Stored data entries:
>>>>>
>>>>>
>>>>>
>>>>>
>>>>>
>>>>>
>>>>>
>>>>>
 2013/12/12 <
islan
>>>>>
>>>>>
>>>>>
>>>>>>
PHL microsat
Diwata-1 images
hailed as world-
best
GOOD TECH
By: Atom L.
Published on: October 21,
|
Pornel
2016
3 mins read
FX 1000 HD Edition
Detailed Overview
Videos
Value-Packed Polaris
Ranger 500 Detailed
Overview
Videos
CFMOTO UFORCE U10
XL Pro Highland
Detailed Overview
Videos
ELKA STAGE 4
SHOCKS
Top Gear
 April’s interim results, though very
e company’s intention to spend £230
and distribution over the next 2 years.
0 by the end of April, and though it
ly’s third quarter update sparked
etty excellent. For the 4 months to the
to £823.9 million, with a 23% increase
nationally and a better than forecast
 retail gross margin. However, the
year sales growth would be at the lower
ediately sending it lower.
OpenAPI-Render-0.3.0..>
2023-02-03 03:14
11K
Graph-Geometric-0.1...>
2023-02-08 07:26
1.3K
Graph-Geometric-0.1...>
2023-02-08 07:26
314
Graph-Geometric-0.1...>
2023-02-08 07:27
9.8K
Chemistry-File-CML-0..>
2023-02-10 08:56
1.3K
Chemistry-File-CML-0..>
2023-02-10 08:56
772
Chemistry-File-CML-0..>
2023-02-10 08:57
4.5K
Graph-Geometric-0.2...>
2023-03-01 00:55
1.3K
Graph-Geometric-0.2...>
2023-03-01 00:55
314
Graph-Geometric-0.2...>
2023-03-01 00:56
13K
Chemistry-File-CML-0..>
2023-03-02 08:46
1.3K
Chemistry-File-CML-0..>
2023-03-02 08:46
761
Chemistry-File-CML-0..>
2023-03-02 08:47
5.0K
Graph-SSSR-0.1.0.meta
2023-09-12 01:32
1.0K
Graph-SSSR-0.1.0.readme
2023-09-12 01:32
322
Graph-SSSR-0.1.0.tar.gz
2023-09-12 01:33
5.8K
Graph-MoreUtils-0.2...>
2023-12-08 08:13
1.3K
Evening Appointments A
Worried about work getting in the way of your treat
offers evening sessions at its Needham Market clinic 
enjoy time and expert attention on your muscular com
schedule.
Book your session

§ Action item: Nothing but the lines from the one with "Graph-MoreUtils-0.2...>" through the final line of the records may appear in the answer, and each must be transcribed exactly.

§ Written answer:
Graph-MoreUtils-0.2...>
2023-12-08 08:13
1.3K
Evening Appointments A
Worried about work getting in the way of your treat
offers evening sessions at its Needham Market clinic 
enjoy time and expert attention on your muscular com
schedule.
Book your session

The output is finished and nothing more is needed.